Enantioseparation on non-conventional cellulose-based chiral phases
SUPERVISORS: Thomas ROSENAU, Hubert HETTEGGER
PROJECT ASSIGNED TO: Anna Florentina LEHRHOFER
Enantiomers are pairs of chiral molecules whose atoms are connected in the same way by chemical bonds but differ in their spatial arrangement. They are structured like mirror images of each other and their physical properties, except for their optical rotation, are identical. However, due to the remarkable selectivity or even specificity of enzymes, their biological behavior often notably differs, which is why frequently only one enantiomer of a certain molecule is bioactive and thus relevant in living organisms (e.g. L-amino acids, D-sugars). Due to their high similarity, the two enantiomers can only be separated from one another with highly advanced chromatographic techniques like high-performance liquid chromatography (HPLC) or gas chromatography (GC), if the separating materials (chiral stationary phases, CSPs) themselves are chiral. Besides using specific synthetic materials, the implementation of natural chiral molecules as stationary phases is a favorable approach for both the analytical as well as the preparative separation of enantiomers/racemic mixtures on HPLC. Since Hesse and Hagel have first used cellulose triacetate as CSPs in the 1970s, numerous polysaccharide derivatives have been reported as suitable chiral selectors in HPLC applications.
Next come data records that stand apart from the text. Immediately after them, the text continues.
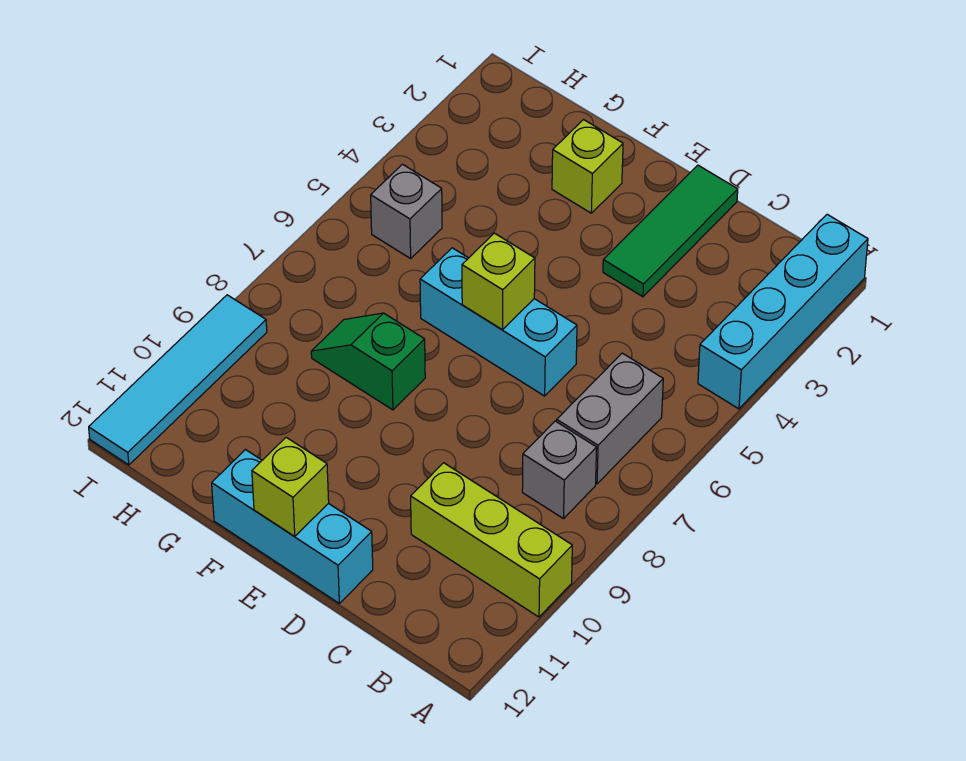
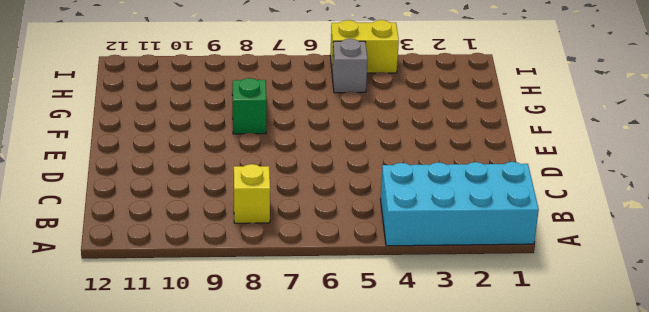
cyan brick A1:B4 level 1 -> cyan brick A1:A4 level 1
yellow brick B8 level 1 -> grey brick B8 level 1
yellow brick I4:I5 level 1 -> none
none -> lime brick A10:C10 level 1
none -> grey brick B6:B7 level 1
none -> green tile D1:D3 level 1

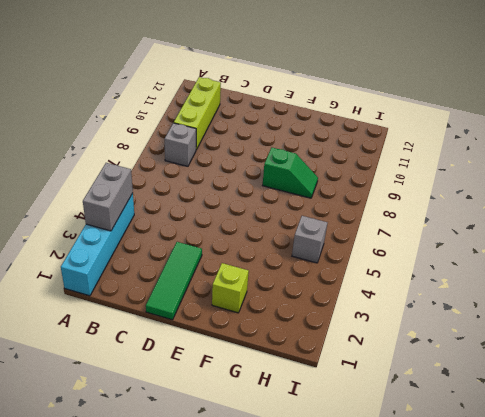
grey brick A3:A4 level 2 -> grey brick B6:B7 level 1
lime brick B9:B11 level 1 -> lime brick A10:C10 level 1
none -> cyan brick D6:F6 level 1
none -> cyan brick D12:F12 level 1
none -> cyan tile I9:I12 level 1

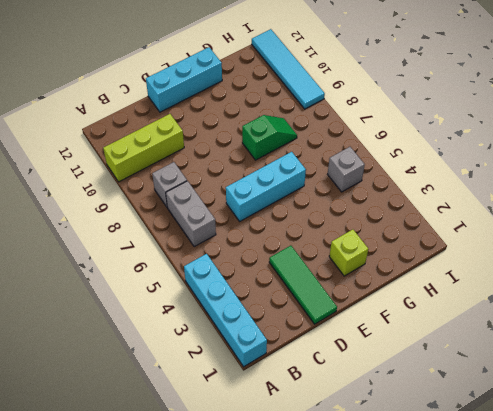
none -> lime brick E6 level 2
none -> lime brick E12 level 2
This project will inter alia exploit the inherent chirality of the biopolymer cellulose for the separation of enantiomers. For an enhanced enantioseparation, different cellulose-based derivatives will be synthesized and their performance as enantioselectors will be tested and evaluated using HPLC after physical coating or chemical immobilization onto silica as chromatographic support. The newly developed polysaccharide derivatives and CSPs will be comprehensively characterized using analytical techniques like ATR-FTIR, GPC, liquid- and solid-state NMR spectroscopy, elemental analysis, etc.